English writer and philosopher (1759–1797), one of the founding figures of feminist thought. Wollstonecraft wrote on education, politics, and the French Revolution, lived an unconventional and embattled life, and died days after giving birth to her daughter Mary Shelley. Her Vindication remains the cornerstone of the liberal-feminist tradition.

Synopsis

Wollstonecraft argues that the supposed inferiority of women is the product of a miseducation that cultivates charm and submission instead of reason and virtue. She insists that women are rational beings entitled to the same education and moral standing as men, that marriage should be a partnership of equals, and that a society which degrades women degrades itself.

Quote to notice

Direct quote · Public domain

“I do not wish women to have power over men, but over themselves.”

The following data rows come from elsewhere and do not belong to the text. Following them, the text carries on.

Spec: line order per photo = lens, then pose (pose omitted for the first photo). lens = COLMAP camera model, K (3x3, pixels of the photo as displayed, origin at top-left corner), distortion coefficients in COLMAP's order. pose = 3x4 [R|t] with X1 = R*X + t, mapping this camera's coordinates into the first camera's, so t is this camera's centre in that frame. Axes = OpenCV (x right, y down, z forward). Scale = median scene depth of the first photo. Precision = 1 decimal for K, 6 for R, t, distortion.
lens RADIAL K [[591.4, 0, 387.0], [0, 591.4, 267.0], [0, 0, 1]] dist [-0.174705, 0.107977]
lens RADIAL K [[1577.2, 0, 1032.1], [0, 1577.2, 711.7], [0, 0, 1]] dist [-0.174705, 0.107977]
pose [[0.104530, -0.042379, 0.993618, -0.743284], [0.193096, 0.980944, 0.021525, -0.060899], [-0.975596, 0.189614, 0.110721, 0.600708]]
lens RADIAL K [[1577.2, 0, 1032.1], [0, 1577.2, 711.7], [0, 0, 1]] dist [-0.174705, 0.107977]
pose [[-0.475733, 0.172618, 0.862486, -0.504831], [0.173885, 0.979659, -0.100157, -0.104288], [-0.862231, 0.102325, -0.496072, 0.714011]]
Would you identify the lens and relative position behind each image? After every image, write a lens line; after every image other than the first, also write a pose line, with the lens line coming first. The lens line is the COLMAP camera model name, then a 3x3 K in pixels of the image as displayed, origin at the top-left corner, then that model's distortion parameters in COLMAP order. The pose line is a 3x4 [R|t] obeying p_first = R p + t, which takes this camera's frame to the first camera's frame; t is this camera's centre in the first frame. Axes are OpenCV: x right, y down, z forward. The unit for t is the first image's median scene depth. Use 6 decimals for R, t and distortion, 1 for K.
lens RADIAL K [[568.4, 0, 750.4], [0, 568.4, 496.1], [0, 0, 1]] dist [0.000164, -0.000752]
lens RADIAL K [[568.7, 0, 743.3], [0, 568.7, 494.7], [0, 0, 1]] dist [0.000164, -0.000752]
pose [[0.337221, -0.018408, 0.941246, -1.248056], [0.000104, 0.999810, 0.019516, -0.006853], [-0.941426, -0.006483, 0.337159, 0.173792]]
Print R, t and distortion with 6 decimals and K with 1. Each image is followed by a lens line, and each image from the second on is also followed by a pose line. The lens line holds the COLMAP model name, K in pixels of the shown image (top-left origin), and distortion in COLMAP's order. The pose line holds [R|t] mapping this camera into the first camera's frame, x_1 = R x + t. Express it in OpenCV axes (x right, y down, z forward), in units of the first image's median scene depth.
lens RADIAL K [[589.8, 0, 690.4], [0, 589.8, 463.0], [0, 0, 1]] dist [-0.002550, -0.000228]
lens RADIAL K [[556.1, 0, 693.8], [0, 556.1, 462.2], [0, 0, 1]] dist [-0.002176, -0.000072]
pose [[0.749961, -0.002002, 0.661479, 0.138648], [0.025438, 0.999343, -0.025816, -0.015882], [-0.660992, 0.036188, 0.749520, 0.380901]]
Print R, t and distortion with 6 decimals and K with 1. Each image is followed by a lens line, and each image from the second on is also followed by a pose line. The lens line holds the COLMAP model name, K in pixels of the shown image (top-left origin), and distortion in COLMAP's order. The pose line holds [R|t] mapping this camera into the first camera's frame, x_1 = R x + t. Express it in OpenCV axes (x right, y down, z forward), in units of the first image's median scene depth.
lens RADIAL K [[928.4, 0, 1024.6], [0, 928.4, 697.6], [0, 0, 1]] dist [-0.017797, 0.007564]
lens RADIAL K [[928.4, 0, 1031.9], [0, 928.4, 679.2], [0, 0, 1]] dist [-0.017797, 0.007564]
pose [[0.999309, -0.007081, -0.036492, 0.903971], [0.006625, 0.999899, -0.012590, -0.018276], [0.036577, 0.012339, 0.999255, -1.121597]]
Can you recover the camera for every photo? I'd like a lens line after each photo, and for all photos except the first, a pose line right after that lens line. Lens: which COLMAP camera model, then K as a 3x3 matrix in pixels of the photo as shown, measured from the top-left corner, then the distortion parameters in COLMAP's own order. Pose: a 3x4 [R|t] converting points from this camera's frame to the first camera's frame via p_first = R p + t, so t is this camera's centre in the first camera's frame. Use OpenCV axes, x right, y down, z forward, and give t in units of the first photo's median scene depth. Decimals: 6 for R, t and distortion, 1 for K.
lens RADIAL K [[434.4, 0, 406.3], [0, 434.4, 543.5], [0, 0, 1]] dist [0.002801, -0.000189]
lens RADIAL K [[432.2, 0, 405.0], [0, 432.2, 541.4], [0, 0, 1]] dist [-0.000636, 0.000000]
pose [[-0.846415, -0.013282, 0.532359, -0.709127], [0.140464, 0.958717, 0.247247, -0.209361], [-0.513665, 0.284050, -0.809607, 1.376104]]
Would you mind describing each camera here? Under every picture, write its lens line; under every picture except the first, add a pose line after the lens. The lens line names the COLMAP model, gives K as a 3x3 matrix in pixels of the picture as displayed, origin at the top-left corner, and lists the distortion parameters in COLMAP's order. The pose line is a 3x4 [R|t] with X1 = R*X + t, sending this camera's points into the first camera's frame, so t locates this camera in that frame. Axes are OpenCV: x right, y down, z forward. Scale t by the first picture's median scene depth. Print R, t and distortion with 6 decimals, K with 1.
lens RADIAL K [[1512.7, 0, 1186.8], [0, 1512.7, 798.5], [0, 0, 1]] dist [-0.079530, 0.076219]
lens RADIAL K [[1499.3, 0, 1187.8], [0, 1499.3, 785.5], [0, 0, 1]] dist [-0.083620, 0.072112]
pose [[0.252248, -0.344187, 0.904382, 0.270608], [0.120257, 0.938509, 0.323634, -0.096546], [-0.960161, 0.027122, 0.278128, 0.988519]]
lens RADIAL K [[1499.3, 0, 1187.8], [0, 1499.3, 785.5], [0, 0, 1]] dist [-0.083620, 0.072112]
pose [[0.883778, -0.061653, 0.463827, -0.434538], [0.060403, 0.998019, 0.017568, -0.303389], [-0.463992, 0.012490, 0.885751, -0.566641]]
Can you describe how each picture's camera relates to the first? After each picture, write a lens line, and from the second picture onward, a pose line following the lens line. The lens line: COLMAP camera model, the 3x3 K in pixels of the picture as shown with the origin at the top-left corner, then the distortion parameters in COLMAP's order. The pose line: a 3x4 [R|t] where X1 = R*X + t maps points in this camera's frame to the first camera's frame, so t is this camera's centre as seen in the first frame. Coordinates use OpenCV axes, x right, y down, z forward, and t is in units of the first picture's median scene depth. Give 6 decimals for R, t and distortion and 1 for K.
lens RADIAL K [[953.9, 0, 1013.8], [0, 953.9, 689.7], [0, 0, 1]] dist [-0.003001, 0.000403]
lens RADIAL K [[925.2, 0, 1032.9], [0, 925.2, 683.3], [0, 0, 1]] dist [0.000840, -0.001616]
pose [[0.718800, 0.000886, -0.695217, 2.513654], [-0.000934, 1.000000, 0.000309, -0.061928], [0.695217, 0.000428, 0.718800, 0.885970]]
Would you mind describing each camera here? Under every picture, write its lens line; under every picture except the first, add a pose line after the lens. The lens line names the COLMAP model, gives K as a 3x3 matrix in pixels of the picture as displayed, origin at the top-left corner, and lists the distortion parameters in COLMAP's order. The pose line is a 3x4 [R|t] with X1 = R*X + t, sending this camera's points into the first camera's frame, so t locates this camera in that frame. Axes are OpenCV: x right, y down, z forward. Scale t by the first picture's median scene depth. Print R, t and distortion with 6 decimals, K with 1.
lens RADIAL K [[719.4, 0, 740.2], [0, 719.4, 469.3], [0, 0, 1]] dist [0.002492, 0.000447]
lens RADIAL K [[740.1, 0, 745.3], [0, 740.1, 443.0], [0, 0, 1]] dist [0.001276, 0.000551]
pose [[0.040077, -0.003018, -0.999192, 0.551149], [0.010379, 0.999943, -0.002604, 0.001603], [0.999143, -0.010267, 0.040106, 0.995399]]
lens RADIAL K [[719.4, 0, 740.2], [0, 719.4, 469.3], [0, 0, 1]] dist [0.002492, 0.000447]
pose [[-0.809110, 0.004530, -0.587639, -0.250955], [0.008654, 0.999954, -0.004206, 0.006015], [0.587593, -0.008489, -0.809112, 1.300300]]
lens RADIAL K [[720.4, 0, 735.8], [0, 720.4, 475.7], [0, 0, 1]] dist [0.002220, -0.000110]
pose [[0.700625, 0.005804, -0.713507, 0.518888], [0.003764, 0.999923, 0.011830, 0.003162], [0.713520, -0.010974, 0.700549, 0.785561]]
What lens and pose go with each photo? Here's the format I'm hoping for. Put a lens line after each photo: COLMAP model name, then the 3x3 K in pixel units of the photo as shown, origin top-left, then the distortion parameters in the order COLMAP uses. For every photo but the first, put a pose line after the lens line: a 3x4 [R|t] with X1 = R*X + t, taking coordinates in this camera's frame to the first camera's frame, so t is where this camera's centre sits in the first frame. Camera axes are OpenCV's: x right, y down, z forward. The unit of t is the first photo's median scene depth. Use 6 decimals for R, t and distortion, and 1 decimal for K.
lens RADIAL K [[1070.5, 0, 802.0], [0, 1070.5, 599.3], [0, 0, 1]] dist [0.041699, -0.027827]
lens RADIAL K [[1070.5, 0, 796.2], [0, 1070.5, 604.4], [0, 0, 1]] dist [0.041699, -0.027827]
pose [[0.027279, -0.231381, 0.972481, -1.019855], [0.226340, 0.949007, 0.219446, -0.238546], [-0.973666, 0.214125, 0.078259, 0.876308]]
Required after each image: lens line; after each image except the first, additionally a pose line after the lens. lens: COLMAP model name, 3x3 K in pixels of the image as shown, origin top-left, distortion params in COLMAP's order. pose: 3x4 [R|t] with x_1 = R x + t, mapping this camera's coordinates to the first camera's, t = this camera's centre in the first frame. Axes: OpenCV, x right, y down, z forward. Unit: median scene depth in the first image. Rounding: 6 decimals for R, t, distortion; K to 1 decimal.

Wollstonecraft frames emancipation as self-command rather than domination: the goal is for women to be rational, independent agents, not to invert the hierarchy. It is the Enlightenment ideal of autonomy claimed, for the first time at this depth, on behalf of women.

To avoid a bubble

Pair with Rousseau's Émile, whose account of women's education Wollstonecraft is directly attacking, and with later feminists (de Beauvoir, hooks) who argue that formal equality of reason and rights does not reach the deeper structures of subordination.

Reading note

Eighteenth-century prose, but the argument is bracingly direct. Read it as the Enlightenment-rationalist root of feminism, then read de Beauvoir and hooks to see how later feminists extended and challenged its faith in reason and rights.

Best paired with

John Stuart Mill, The Subjection of Women; Simone de Beauvoir, The Second Sex.